===== BRANO DA LEGGERE

Le strade sono il filo nascosto della storia del vino. Prima le vie romane, nate per muovere eserciti, merci e potere; poi le vie medievali della fede, percorse da pellegrini e monaci. È lungo questi tracciati che la viticoltura europea ha preso forma: il vino viaggiava, si vendeva, si beveva, ma soprattutto si trasformava. Circolavano vitigni, tecniche, torchi, modi di fermentare e idee di qualità.
Il prof Attilio Scienza prende appunti fra le vigne
Da qui parte il racconto di Attilio Scienza in Un pellegrinaggio enoico con il professor Scienza, libro (ed. Mamma Jumbo Shrimp) dedicato al rapporto tra vino, strade e pellegrinaggi. "Questo libro ha lo scopo di distinguere il significato tra strada e via. Le strade sono strumenti di collegamento, essenzialmente. Le vie, invece, sono luoghi culturali, sono reti culturali", spiega. Una distinzione decisiva, perché per Scienza "le vie hanno costruito la civiltà".

==========

→ **PROBLEMI DA RISOLVERE**:
1. Traduci in inglese la frase del brano su vino e strade "Le strade sono il filo nascosto della storia del vino."
2. Prosegui il brano su vino e strade a partire dal punto in cui si interrompe.

===== DATI GREZZI

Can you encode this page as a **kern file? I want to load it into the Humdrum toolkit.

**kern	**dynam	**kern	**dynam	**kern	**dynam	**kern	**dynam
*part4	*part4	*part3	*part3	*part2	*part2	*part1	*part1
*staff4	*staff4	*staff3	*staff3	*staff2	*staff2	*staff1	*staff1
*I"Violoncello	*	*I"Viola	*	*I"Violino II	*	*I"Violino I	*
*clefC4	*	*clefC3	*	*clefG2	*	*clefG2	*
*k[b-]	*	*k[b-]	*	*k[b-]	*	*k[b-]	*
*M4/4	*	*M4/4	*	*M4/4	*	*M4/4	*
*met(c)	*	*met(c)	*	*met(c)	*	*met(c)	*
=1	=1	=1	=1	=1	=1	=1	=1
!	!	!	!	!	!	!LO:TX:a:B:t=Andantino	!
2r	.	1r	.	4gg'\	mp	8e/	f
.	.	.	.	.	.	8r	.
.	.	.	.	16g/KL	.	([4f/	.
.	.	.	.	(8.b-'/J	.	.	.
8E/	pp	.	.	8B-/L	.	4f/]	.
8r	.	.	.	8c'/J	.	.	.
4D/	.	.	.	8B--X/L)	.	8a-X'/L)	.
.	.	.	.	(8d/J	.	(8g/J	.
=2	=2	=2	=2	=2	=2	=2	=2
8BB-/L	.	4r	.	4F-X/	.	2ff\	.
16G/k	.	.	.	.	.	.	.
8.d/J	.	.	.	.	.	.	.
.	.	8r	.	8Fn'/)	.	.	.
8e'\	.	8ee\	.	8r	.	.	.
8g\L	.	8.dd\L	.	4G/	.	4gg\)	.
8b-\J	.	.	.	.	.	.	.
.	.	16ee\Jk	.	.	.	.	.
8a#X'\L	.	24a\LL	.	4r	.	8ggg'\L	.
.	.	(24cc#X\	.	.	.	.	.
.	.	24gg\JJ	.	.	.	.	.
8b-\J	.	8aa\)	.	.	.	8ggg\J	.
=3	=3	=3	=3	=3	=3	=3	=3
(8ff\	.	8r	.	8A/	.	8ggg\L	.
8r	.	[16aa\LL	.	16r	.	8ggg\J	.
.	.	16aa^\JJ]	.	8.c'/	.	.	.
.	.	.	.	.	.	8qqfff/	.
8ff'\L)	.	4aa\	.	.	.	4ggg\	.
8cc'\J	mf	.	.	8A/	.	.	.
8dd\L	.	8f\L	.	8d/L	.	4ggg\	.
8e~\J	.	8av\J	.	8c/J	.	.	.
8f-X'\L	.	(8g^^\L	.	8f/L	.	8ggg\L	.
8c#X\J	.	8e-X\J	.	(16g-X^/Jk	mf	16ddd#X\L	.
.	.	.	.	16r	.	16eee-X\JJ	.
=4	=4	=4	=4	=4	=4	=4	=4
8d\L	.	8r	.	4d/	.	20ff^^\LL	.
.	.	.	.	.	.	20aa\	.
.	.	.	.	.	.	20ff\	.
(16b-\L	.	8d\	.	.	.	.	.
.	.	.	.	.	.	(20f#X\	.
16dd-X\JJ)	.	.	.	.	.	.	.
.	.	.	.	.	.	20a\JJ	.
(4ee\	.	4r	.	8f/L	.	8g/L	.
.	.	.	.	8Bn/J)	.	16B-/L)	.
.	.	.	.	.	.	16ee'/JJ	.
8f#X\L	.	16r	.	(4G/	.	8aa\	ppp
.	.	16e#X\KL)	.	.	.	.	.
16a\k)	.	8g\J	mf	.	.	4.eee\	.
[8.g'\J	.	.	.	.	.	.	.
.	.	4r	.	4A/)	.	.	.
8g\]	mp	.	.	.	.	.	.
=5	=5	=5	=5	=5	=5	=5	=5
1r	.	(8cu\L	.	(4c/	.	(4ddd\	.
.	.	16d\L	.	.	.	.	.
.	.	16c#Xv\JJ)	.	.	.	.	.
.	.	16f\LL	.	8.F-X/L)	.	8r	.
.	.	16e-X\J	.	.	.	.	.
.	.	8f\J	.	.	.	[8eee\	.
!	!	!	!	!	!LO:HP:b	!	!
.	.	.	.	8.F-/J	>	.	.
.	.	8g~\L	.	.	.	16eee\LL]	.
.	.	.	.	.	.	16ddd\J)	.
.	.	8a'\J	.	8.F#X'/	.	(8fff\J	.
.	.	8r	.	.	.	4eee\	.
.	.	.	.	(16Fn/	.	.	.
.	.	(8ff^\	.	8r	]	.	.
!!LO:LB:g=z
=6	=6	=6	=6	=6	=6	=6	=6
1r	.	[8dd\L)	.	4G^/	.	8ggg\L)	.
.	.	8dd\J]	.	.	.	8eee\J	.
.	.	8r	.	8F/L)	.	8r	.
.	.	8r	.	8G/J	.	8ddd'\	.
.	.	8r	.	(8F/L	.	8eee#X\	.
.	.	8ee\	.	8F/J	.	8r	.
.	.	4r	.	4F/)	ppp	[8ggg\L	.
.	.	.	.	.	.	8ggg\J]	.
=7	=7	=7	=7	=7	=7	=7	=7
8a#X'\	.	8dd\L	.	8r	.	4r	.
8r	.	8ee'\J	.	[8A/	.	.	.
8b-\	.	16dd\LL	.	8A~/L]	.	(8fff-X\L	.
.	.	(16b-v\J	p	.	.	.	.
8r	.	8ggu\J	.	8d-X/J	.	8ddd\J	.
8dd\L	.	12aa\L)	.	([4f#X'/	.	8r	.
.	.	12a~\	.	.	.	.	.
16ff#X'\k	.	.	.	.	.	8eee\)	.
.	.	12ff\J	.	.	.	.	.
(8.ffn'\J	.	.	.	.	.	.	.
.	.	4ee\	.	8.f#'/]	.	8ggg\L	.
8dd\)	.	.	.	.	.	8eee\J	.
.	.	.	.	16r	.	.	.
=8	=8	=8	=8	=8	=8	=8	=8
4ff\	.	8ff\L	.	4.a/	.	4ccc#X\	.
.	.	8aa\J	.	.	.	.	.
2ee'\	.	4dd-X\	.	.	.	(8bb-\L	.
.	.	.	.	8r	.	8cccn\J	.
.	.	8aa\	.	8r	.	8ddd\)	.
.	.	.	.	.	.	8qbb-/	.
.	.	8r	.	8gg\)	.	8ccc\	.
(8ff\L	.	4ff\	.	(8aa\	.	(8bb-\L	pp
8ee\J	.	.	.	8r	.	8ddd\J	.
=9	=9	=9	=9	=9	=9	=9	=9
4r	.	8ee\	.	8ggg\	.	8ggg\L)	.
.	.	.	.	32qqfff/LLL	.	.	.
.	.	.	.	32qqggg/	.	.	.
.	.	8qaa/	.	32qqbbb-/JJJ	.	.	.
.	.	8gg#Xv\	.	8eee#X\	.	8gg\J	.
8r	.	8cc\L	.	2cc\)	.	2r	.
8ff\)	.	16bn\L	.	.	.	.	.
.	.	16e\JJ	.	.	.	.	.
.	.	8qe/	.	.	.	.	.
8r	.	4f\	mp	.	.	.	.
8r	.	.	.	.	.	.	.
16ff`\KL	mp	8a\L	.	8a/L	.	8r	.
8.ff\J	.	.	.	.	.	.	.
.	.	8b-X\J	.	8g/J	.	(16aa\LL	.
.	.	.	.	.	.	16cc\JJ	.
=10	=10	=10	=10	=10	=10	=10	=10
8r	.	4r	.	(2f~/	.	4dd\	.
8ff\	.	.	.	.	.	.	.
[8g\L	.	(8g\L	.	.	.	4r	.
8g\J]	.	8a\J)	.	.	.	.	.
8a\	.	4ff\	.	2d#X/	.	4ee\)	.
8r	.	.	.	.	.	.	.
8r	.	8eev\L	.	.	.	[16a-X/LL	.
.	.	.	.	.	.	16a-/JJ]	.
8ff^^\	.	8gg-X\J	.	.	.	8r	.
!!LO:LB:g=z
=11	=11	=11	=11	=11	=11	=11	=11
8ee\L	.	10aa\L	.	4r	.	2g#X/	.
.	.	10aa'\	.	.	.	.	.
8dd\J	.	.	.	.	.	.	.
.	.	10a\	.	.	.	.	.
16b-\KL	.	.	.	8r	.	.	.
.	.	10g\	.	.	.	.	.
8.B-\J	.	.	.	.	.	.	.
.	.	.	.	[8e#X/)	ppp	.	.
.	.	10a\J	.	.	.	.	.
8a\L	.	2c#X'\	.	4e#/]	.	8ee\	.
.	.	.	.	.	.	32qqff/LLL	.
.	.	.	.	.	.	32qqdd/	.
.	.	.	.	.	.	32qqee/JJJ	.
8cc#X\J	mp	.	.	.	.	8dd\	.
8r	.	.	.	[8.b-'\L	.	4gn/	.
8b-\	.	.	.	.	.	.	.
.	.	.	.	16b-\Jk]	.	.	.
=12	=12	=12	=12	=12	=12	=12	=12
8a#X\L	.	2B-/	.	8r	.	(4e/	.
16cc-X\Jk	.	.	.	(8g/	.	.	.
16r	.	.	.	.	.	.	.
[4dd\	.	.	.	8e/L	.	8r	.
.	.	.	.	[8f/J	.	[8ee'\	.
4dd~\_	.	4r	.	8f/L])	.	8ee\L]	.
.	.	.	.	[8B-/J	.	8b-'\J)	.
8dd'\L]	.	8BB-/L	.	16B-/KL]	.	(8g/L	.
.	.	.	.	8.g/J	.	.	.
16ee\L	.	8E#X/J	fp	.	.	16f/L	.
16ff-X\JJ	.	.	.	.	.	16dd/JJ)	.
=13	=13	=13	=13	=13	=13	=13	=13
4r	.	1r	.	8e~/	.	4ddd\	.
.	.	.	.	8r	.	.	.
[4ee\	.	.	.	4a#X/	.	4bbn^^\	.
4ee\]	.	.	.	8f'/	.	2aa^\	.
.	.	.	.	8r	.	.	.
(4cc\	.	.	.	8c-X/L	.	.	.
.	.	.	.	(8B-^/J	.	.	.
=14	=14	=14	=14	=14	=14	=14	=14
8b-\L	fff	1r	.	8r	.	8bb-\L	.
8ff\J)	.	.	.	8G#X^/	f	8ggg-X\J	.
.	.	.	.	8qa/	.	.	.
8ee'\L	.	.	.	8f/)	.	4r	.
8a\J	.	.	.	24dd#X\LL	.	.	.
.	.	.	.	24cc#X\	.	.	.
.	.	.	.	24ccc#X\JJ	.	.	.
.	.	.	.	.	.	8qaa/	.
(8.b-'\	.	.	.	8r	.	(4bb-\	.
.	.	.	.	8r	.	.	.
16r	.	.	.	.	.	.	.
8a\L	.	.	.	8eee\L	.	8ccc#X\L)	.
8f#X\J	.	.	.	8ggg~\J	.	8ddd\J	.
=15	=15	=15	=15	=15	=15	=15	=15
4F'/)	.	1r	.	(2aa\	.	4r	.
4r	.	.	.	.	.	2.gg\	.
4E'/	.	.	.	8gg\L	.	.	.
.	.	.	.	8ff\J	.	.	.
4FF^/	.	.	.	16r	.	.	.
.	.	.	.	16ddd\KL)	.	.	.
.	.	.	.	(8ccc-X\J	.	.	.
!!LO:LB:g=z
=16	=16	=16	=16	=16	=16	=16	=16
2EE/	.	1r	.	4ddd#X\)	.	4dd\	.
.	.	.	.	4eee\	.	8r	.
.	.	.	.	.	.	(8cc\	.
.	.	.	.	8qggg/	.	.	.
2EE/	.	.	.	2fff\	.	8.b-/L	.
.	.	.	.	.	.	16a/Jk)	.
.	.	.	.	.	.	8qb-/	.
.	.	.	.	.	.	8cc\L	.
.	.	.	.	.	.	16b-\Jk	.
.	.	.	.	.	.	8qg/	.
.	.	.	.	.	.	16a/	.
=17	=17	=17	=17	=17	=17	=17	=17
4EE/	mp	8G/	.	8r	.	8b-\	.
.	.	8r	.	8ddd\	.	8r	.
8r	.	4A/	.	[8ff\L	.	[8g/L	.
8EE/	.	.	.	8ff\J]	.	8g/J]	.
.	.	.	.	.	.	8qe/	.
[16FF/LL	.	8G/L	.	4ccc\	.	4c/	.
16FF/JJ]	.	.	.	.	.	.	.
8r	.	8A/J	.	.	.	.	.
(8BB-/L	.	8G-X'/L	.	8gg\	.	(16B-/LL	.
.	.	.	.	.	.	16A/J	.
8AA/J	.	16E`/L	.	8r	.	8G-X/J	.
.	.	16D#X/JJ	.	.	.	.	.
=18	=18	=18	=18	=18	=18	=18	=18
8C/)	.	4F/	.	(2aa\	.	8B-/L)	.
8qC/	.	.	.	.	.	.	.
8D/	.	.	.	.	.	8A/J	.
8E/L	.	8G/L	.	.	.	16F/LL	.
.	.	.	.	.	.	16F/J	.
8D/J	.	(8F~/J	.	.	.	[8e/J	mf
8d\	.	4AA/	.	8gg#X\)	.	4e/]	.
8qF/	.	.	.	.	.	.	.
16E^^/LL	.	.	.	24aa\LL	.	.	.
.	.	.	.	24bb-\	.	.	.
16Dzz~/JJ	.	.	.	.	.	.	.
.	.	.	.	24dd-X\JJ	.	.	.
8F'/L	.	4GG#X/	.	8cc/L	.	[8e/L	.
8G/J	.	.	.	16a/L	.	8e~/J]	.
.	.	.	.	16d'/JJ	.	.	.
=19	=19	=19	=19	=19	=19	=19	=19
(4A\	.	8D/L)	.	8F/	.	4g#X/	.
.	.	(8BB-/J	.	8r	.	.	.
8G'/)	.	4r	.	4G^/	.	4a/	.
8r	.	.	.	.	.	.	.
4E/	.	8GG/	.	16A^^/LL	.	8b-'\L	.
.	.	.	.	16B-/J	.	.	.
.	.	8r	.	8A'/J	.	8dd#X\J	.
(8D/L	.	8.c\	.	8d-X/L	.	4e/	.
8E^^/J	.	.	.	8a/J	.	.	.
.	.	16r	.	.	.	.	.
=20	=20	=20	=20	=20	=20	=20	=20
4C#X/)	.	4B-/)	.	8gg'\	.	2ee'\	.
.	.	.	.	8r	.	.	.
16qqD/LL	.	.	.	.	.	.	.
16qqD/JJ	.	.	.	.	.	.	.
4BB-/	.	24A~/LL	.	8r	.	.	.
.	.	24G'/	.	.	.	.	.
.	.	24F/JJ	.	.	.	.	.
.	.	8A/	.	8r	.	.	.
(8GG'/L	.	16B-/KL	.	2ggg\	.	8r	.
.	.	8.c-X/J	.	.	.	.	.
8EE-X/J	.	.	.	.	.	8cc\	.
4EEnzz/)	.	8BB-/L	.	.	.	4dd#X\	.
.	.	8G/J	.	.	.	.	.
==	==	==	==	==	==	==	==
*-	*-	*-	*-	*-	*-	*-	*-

==========

→ **RISPOSTE AGLI ESERCIZI**:
1. Roads are the hidden thread of the history of wine.

2.
I primi a capirlo furono i Romani. "Nella loro logica anche di espansione avevano tre cose da fare: le strade, trovare l’acqua e fare le fogne. Erano tre elementi che contraddistinguevano la civiltà romana", spiega il prof. La strada era uno strumento di conquista, ma anche di organizzazione del territorio. Ogni tracciato aveva regole precise: materiali, larghezza, massicciata, canali laterali. "Avevano capito che con quelle strade potevi fare quello che volevi; senza strade non andavi da nessuna parte". I Greci avevano scelto il mare; i Romani costruirono invece una rete destinata a durare oltre l’Impero.